The reviews are in from the Democratic debate in Las Vegas Thursday night, and everyone performed splendidly — at least, according to the candidates' campaigns.

Even Barack Obama, whose most criticized trip-up came when he gave a muddied answer to the same question that dogged frontrunner Hillary Clinton at a debate in Philadelphia two weeks ago, issued a release highlighting his own clarity of response.

"Sen. Obama tonight gave clear, honest answers to tough questions on the major issues facing America, and he boldly challenged the cynicism that says we can't solve our nation's problems," campaign manager David Plouffe said in a statement.

During the debate, Obama early on chastised Clinton for being unable to give "straight answers to tough questions" — a reference aimed at Clinton's recent waffling on the issue of driver's licenses for illegal immigrants. After giving a confusing position on the matter in Philadelphia, Clinton adjusted her stances several times before stating Wednesday that she is firmly against such programs.

But when it came time to answer the yes-or-no question posed by moderator Wolf Blitzer on the drivers' licenses, Obama responded by first saying:

"I am not proposing that that's what we do. What I'm saying is that we can't —" He paused, adding: "No, no, no, no. Look, I have already said, I support the notion that we have to deal with public safety and that driver's licenses at the same level can make that happen. But what I also know ... is that if we keep on getting distracted by this problem, then we are not solving it."

Blitzer drew an audience chuckle in his response to Obama: "This is the kind of question that is sort of available for a yes or no answer. Either you support it or you oppose it."

He then polled the individuals on the stage, and when he arrived again at Obama, the Illinois senator responded, "Yes," adding: "I am going to be fighting for comprehensive immigration reform, and we shouldn't pose the question that, somehow, we can't achieve that. I believe that the American people desperately want it; that's what I'm going to be fighting for as president."

In her response, Clinton only gave a terse "No" when asked if she supports the driver's license plan.

Following the debate, a statement on Clinton's Web site claimed it was her "best performance."

Similar self-assessment on candidate John Edwards' page called his "amazing."

Meanwhile, at least one Republican reacted by shaking his head.

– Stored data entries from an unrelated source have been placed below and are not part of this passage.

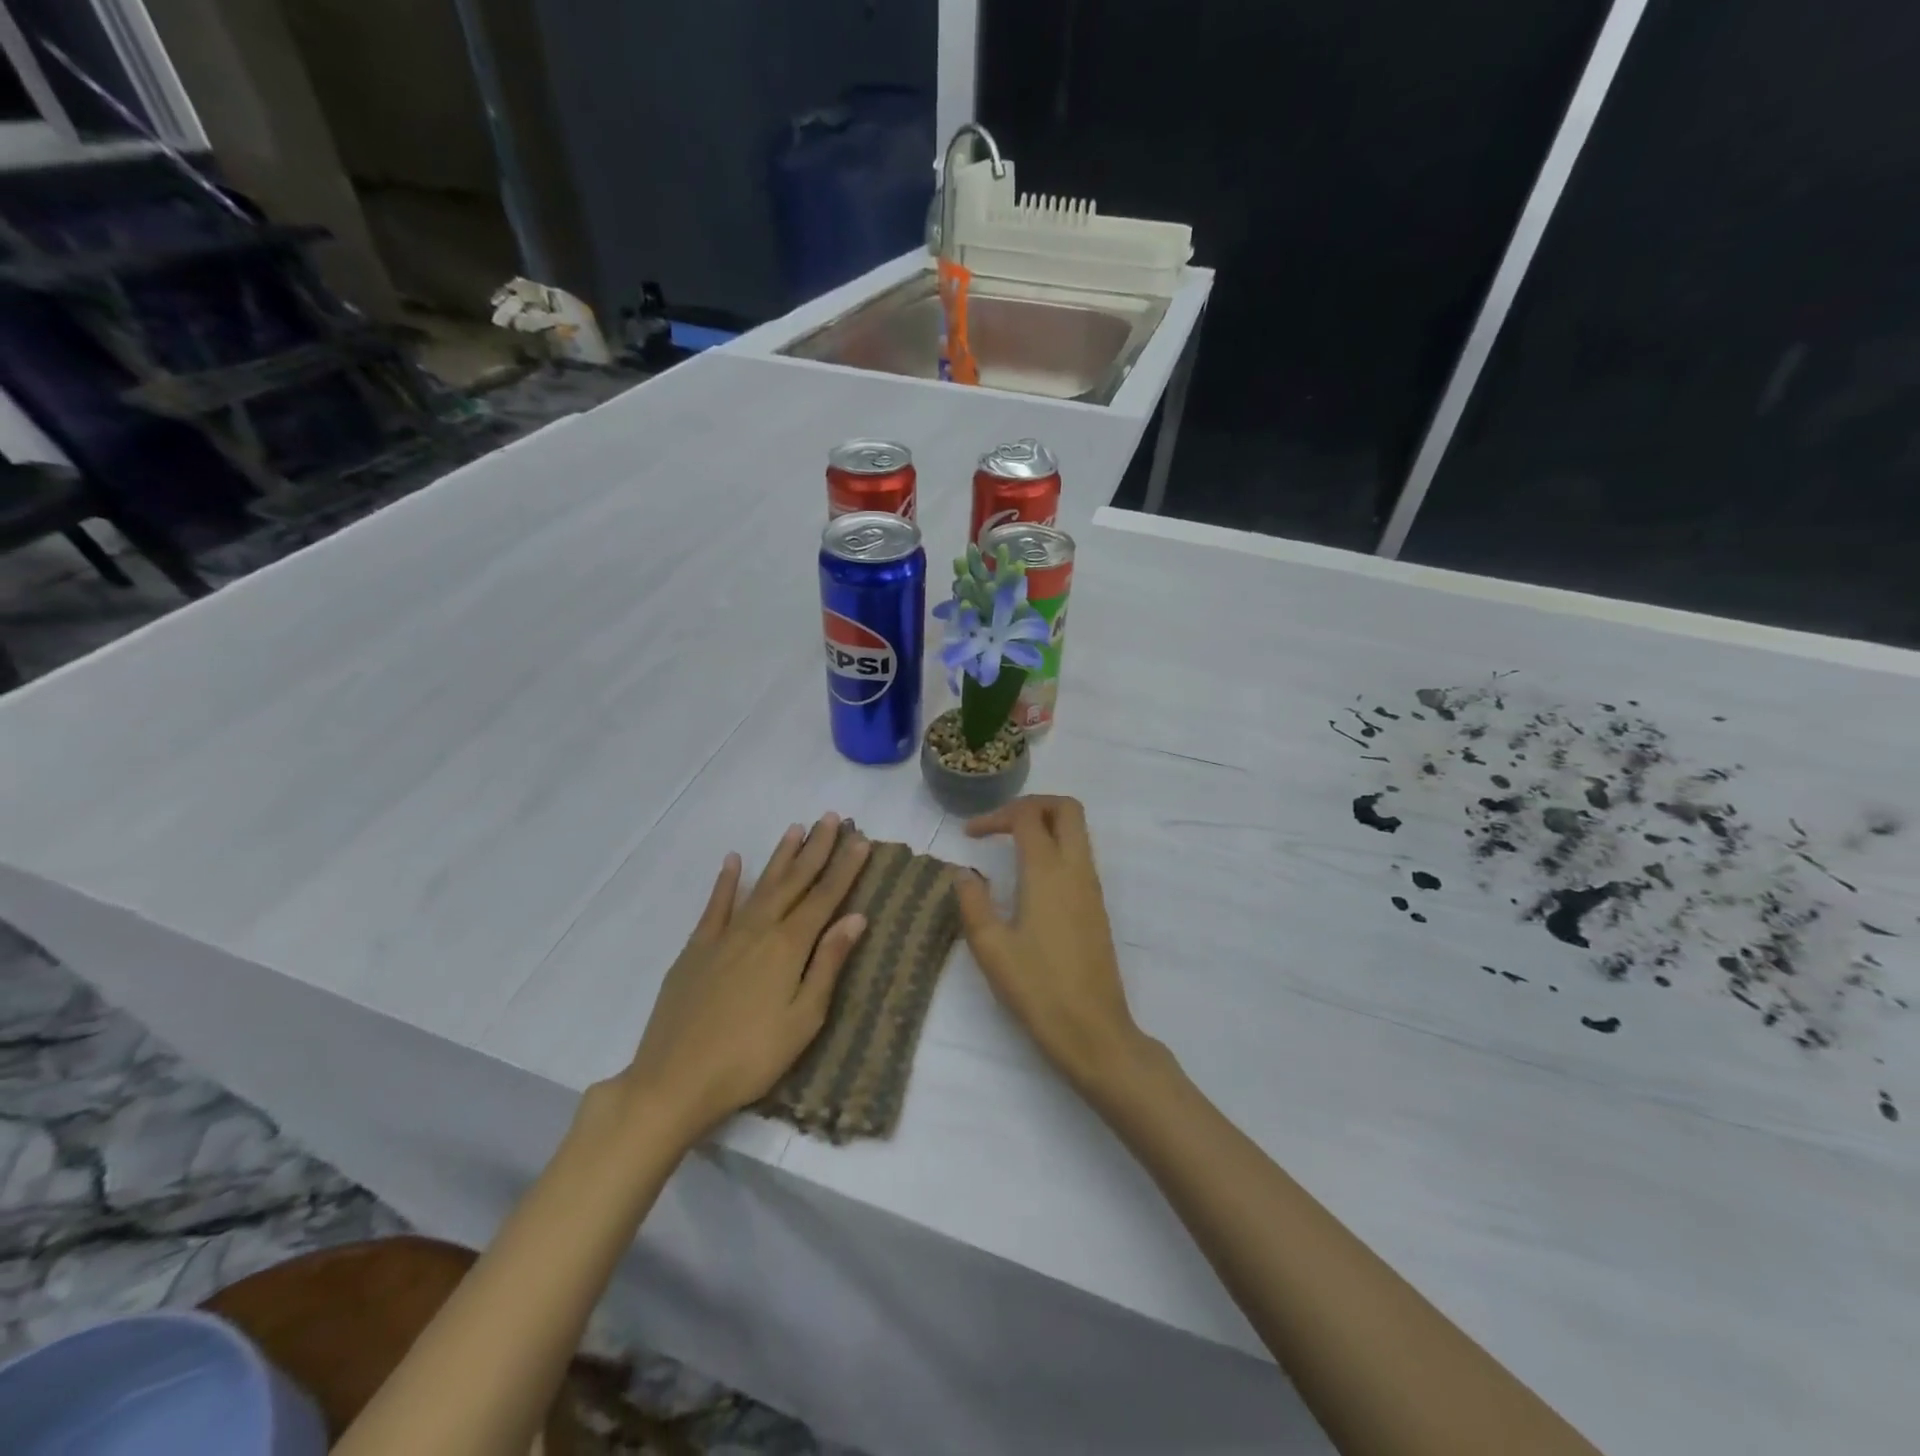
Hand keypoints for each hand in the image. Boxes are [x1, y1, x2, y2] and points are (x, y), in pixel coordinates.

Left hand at [617, 814, 871, 1142]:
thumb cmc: (751, 1057)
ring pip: (760, 885)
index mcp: (789, 946)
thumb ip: (828, 964)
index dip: (845, 868)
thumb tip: (856, 917)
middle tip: (831, 818)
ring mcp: (724, 936)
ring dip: (780, 856)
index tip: (860, 840)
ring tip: (795, 828)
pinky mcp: (696, 949)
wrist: (674, 1080)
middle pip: (795, 881)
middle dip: (816, 849)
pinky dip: (727, 881)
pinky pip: (716, 905)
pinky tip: (734, 860)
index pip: (825, 897)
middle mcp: (759, 929)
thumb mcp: (803, 1019)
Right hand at [955, 796, 1147, 1094]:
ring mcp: (1092, 888)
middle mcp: (1076, 870)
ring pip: (1078, 831)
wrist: (1094, 1031)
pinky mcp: (1097, 907)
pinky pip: (1080, 856)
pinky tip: (1030, 878)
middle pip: (1066, 809)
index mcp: (1048, 872)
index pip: (1027, 817)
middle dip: (1032, 804)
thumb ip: (973, 902)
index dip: (996, 816)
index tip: (970, 835)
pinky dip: (1056, 848)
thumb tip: (964, 872)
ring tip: (1010, 845)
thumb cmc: (1038, 989)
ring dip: (1046, 825)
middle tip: (1001, 824)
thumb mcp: (991, 948)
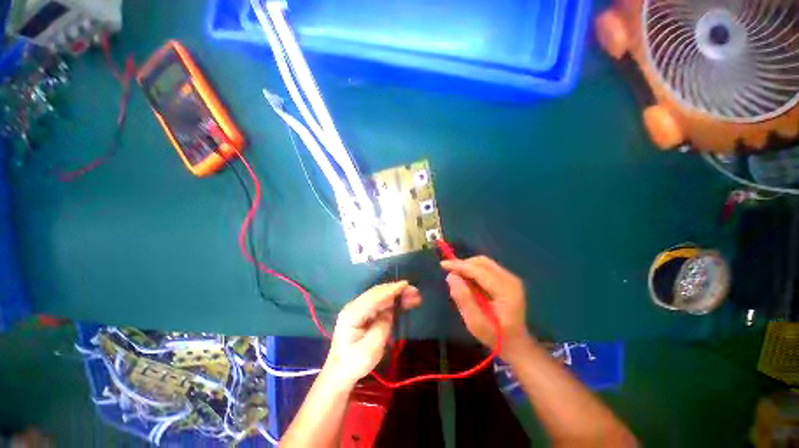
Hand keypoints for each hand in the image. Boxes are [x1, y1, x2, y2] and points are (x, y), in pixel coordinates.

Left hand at [324, 281, 421, 385]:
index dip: (390, 290)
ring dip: (396, 294)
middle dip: (396, 290)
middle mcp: (354, 306)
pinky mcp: (364, 313)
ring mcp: (359, 308)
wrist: (340, 372)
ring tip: (413, 296)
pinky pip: (380, 302)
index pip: (374, 297)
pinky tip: (403, 301)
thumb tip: (389, 312)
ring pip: (380, 296)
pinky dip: (393, 300)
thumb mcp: (371, 349)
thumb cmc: (354, 363)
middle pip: (378, 293)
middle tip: (414, 292)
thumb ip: (382, 326)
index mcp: (352, 314)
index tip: (406, 285)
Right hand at [441, 256, 530, 356]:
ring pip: (484, 263)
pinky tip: (469, 282)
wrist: (516, 343)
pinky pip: (487, 268)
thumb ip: (463, 299)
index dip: (460, 266)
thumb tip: (451, 276)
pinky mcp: (507, 279)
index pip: (479, 270)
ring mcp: (511, 278)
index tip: (443, 265)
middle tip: (450, 275)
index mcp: (506, 291)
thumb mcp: (475, 323)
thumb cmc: (495, 336)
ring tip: (458, 280)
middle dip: (463, 265)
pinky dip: (474, 271)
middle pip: (482, 263)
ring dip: (468, 267)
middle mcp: (511, 280)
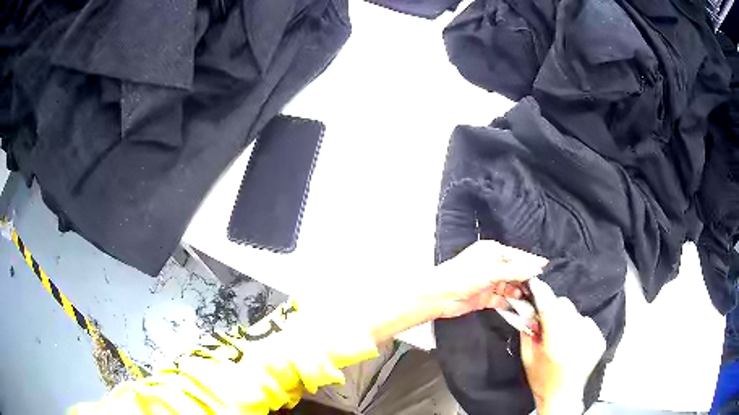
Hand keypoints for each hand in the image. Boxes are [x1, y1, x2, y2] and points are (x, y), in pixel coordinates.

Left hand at [369, 240, 547, 342]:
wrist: (439, 296)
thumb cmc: (462, 277)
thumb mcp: (491, 272)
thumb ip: (515, 271)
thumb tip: (535, 268)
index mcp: (492, 252)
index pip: (517, 256)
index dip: (531, 262)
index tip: (545, 266)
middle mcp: (492, 265)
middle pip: (515, 272)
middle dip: (527, 281)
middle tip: (541, 290)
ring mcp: (489, 282)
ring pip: (510, 287)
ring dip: (520, 294)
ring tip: (533, 301)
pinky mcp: (485, 297)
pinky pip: (502, 300)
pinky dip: (510, 303)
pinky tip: (520, 308)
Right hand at [520, 278, 605, 414]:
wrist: (564, 396)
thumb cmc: (542, 379)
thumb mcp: (528, 358)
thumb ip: (527, 332)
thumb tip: (528, 308)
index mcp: (556, 343)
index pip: (550, 307)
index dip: (542, 293)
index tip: (535, 283)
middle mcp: (577, 336)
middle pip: (564, 305)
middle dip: (553, 309)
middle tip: (547, 323)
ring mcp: (592, 336)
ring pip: (575, 313)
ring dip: (566, 319)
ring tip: (562, 336)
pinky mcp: (599, 339)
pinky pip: (586, 322)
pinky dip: (578, 327)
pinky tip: (574, 342)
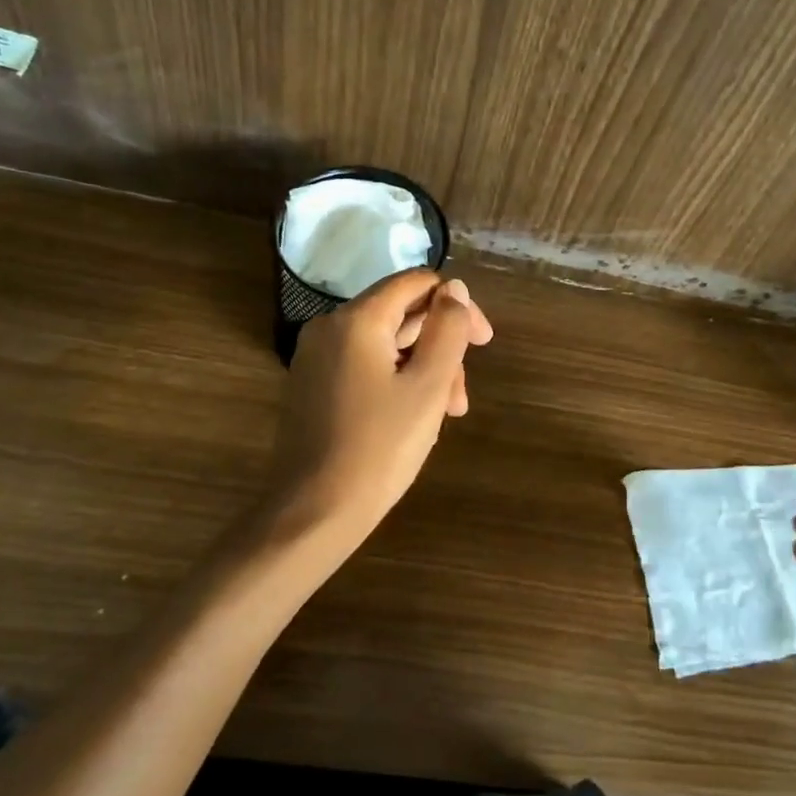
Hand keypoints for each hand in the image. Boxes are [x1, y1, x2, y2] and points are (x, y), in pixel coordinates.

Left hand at [269, 270, 492, 542]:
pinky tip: (413, 418)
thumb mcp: (428, 386)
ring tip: (446, 415)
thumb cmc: (380, 447)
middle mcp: (330, 328)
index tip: (483, 343)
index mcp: (357, 319)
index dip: (458, 305)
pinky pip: (365, 365)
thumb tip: (456, 289)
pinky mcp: (312, 385)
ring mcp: (317, 358)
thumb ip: (447, 329)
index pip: (416, 283)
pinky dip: (396, 381)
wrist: (314, 512)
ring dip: (423, 370)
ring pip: (386, 345)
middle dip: (441, 347)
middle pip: (402, 316)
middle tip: (460, 398)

"Tonight's debate showcased a Democratic Party more interested in playing politics than advancing the solutions necessary to meet the challenges facing our nation. ... The American people want straight answers from real leaders that aren't the result of two weeks of indecision and political strategizing," Kevin Madden, spokesman for GOP candidate Mitt Romney, said in a statement — also playing off the apparent Clinton flip-flop — adding that giving driver's licenses to illegal immigrants is wrong.